> Directions
Search the listing below for the word "riflessione" and copy each line that holds it.

# # # # #

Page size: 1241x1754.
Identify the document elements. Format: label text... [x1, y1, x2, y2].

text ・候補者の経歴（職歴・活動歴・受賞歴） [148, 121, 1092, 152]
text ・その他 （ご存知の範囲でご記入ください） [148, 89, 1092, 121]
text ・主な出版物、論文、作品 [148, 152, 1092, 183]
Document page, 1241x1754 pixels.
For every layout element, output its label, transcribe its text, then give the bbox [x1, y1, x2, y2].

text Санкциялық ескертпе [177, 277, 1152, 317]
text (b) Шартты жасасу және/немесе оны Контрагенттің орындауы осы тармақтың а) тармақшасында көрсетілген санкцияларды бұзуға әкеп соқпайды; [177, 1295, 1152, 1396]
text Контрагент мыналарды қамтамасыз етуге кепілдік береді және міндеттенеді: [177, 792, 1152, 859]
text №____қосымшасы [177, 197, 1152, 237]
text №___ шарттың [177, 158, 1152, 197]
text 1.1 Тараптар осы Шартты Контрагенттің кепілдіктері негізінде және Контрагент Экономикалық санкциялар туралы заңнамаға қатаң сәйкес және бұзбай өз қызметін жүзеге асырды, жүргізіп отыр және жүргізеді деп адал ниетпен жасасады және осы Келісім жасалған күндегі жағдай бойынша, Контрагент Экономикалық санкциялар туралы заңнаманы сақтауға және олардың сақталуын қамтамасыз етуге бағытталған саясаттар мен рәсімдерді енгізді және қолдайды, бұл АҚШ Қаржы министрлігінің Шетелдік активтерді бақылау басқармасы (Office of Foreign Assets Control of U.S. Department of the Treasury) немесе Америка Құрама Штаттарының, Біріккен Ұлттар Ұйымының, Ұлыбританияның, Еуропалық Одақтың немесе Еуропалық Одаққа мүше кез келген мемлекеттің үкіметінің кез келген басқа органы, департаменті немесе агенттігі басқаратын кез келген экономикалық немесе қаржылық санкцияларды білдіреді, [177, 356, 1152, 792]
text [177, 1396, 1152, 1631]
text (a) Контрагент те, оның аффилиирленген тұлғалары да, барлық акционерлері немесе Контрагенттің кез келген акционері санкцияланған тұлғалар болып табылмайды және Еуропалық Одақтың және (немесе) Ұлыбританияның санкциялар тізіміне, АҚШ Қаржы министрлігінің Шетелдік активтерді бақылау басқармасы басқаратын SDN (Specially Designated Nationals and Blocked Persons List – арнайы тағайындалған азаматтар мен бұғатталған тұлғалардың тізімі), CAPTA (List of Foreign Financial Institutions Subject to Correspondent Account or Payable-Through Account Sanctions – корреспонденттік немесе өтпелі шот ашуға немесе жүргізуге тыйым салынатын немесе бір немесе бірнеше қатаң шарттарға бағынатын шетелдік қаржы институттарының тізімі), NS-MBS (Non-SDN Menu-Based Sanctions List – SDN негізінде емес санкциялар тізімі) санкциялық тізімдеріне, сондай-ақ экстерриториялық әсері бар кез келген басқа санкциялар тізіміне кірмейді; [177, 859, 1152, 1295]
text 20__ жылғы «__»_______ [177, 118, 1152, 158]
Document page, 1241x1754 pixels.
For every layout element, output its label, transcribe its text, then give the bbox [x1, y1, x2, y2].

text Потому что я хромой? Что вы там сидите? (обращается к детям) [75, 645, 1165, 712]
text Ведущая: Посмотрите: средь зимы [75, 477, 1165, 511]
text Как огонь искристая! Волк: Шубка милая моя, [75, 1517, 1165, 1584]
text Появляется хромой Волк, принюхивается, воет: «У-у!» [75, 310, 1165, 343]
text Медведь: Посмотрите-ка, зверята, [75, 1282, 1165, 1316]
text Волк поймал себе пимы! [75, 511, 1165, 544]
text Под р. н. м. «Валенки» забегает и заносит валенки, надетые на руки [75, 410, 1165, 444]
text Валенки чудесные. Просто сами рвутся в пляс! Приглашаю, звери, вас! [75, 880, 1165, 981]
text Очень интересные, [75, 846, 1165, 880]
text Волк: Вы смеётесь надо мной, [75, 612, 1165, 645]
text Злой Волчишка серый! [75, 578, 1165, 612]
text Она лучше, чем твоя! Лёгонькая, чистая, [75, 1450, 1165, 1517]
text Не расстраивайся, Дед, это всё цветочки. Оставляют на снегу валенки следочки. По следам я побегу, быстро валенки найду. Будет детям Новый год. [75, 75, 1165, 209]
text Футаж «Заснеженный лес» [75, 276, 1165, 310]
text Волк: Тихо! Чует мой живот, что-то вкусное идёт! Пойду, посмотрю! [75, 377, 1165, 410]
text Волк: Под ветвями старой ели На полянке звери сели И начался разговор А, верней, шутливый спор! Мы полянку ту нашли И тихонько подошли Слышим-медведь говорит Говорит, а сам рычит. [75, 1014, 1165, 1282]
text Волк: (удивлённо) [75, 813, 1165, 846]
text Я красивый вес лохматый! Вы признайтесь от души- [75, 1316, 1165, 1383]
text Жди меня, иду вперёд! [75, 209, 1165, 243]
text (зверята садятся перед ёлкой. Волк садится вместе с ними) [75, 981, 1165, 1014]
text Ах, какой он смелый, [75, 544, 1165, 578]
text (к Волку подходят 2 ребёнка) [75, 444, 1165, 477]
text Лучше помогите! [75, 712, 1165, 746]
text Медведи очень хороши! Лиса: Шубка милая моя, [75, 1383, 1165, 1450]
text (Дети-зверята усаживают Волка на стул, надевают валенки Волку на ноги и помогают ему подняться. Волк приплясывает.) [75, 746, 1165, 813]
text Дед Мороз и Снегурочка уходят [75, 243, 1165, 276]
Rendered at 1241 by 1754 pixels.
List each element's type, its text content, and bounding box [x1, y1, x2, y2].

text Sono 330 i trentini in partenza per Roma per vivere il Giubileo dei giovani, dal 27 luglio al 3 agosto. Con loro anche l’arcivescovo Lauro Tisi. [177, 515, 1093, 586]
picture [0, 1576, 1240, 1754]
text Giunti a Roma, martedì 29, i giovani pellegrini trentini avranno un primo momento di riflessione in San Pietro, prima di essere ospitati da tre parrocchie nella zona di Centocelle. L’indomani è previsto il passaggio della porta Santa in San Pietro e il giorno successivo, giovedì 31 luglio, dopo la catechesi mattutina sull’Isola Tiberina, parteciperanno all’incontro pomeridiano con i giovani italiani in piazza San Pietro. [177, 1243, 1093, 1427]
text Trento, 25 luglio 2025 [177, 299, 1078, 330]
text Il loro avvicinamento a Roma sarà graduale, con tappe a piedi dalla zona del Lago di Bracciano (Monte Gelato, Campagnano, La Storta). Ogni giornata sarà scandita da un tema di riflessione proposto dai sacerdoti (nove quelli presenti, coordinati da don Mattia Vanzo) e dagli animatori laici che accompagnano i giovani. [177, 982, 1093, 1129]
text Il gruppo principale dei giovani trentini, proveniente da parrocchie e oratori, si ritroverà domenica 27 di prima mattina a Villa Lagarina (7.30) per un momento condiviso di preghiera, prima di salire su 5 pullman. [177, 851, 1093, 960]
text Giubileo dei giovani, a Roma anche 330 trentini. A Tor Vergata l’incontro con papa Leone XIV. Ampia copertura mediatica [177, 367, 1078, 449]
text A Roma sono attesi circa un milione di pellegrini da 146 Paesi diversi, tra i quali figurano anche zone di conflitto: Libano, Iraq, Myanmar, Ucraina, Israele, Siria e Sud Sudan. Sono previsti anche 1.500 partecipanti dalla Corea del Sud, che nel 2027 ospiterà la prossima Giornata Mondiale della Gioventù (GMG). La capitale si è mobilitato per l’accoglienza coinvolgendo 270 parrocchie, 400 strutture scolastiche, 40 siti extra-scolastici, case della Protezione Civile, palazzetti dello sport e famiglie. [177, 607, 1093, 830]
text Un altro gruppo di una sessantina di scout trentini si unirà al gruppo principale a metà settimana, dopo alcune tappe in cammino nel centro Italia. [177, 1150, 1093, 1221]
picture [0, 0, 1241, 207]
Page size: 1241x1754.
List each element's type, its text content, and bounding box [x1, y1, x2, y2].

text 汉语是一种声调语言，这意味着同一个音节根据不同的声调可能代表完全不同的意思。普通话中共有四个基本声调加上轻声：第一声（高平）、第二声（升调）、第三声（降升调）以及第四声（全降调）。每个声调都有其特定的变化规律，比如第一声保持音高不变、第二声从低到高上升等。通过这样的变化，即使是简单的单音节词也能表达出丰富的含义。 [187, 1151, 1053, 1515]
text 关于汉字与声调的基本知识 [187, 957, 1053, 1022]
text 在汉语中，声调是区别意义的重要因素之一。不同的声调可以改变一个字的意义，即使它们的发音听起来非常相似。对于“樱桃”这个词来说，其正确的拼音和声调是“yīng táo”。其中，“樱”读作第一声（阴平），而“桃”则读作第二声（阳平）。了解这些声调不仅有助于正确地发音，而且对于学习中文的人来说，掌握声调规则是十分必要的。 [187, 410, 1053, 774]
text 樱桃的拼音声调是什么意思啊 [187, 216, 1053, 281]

# # # # #

> Reply
text Giunti a Roma, martedì 29, i giovani pellegrini trentini avranno un primo momento di riflessione in San Pietro, prima di essere ospitati da tre parrocchie nella zona di Centocelle. L’indomani è previsto il passaggio della porta Santa in San Pietro e il giorno successivo, giovedì 31 luglio, dopo la catechesi mattutina sull’Isola Tiberina, parteciperanno all’incontro pomeridiano con i giovani italiani in piazza San Pietro. [177, 1243, 1093, 1427]
text Il loro avvicinamento a Roma sarà graduale, con tappe a piedi dalla zona del Lago di Bracciano (Monte Gelato, Campagnano, La Storta). Ogni giornata sarà scandita da un tema di riflessione proposto dai sacerdoti (nove quelli presenti, coordinati da don Mattia Vanzo) e dagli animatori laici che accompagnano i giovani. [177, 982, 1093, 1129]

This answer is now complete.